The African National Congress (ANC), which has been the ruling party in post-apartheid South Africa since 1994, has won the general election with 57.51% of votes, according to the website of the Electoral Commission.
Later in the day, the Electoral Commission stated that the African National Congress Party has won a majority in the parliamentary election. The party, however, experienced a drop in popular support, having seen a decline of 4.65 percentage points from the 62.15% it obtained in the previous general elections in 2014.
Democratic Alliance (DA) opposition party has also seen a drop in support, gaining 20.76% percent of votes. Left-wing Economic Freedom Fighters (EEF) party came third in the election, enjoying the most growth overall.
Last year, South Africa announced plans to redistribute farmland, largely owned by white farmers, among black citizens, who comprise three quarters of the state's overall population.
Prior to Cyril Ramaphosa taking over as South Africa's president, the position was held by Jacob Zuma who was forced to officially resign in February 2018 due to pressure from the African National Congress Party.
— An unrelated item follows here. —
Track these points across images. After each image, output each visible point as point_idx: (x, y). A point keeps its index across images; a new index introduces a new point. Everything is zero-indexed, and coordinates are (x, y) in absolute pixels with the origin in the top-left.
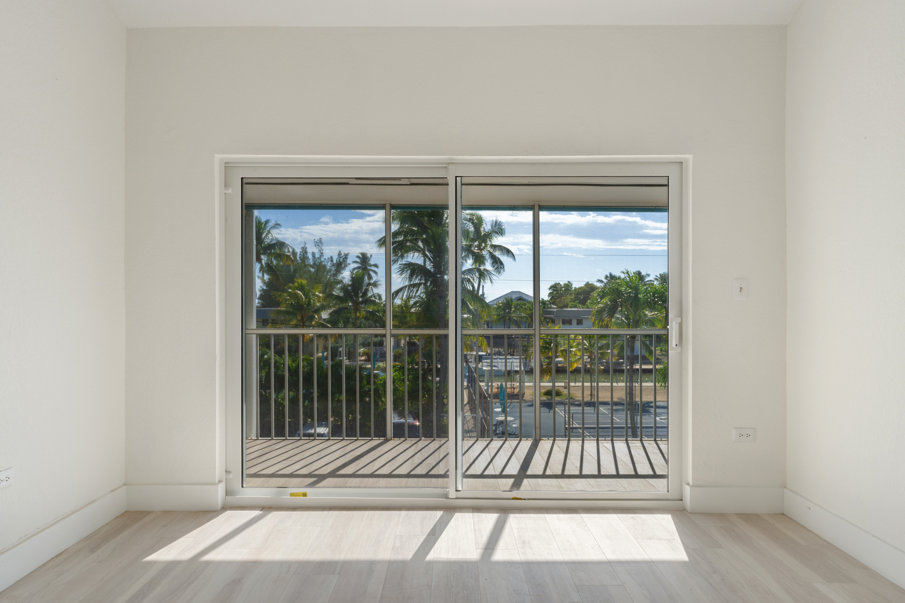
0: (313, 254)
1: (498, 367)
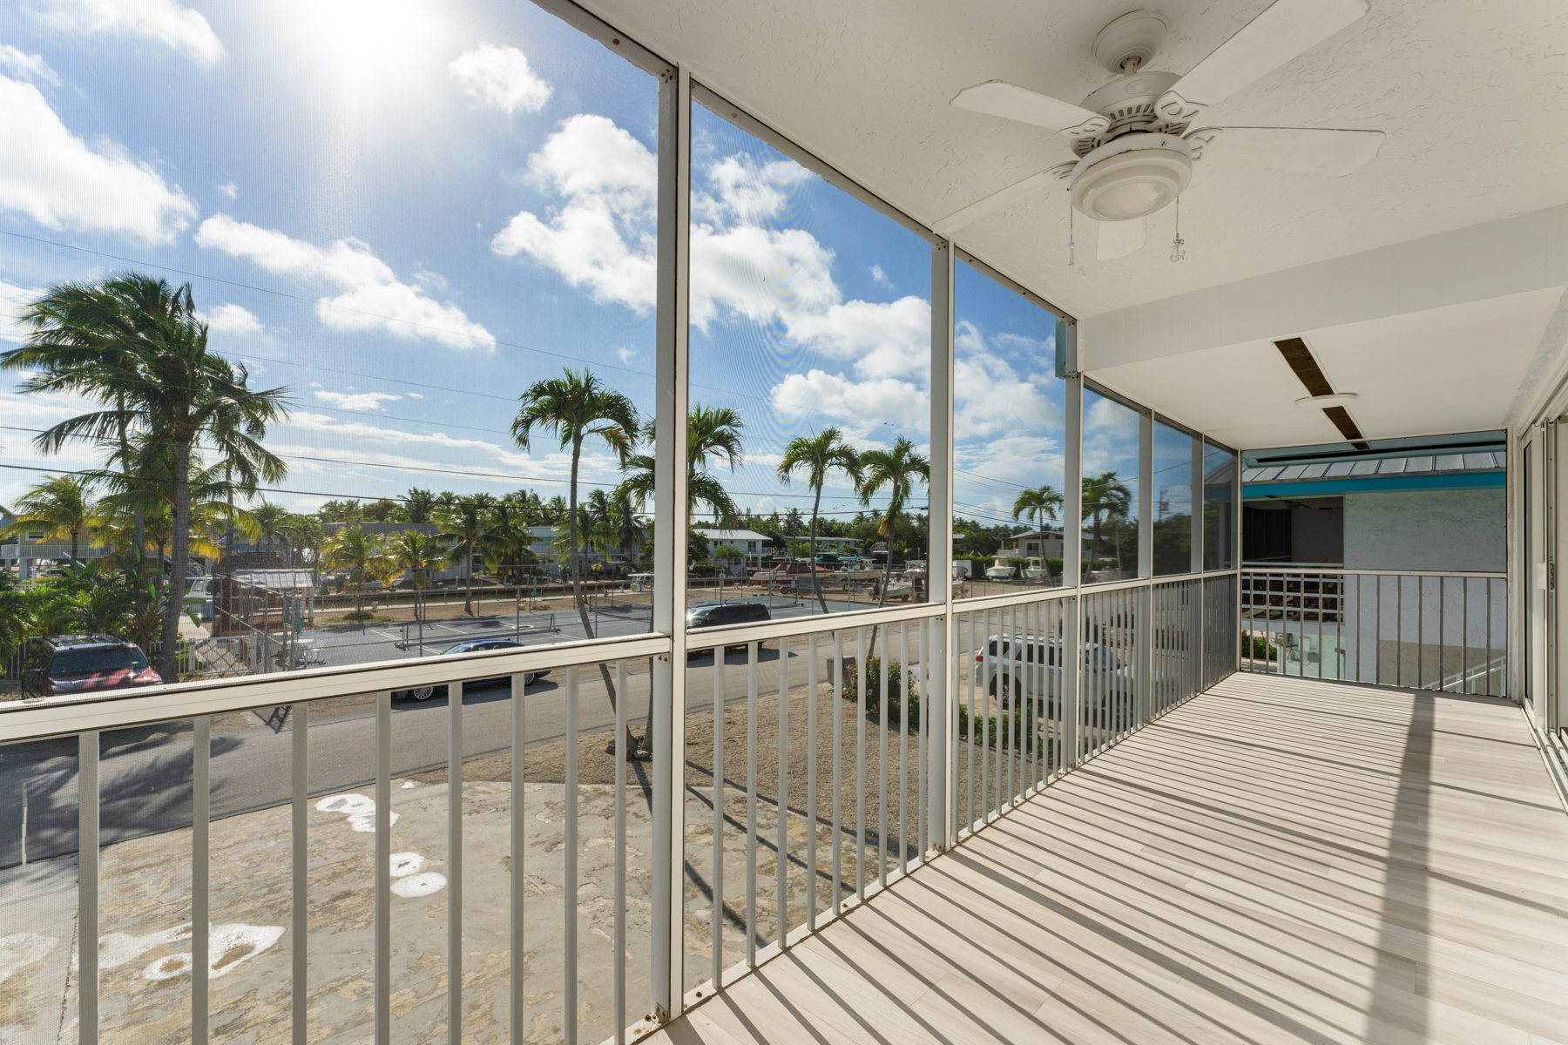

Corruption and South African Politics
Shortly after the reports about the ANC victory emerged, Patrick Bond, professor of political economy at the University of the Witwatersr and Wits School of Governance, told Sputnik that President Cyril Ramaphosa managed to achieve his target as he "desperately sought ruling-party unity." However, despite the party's victory, the president was still challenged politically by corruption, according to the professor.
"But politically, the central dilemma ahead is whether Ramaphosa's delay tactics in addressing the huge contradictions within the ANC this past year, have allowed the rump of the pro-Zuma faction to become too strong. That faction opposes the cleansing of corrupt elements," he stated.
He went on to say that "in the ruling party's top-six leadership, at least four face serious allegations of graft", adding that Ramaphosa himself was "implicated in illicit financial flows from South Africa."
Finally, Bond questioned "whether anyone will ever be prosecuted for looting the state, in collaboration with corrupt corporations especially from the US, Britain, Germany, China and India."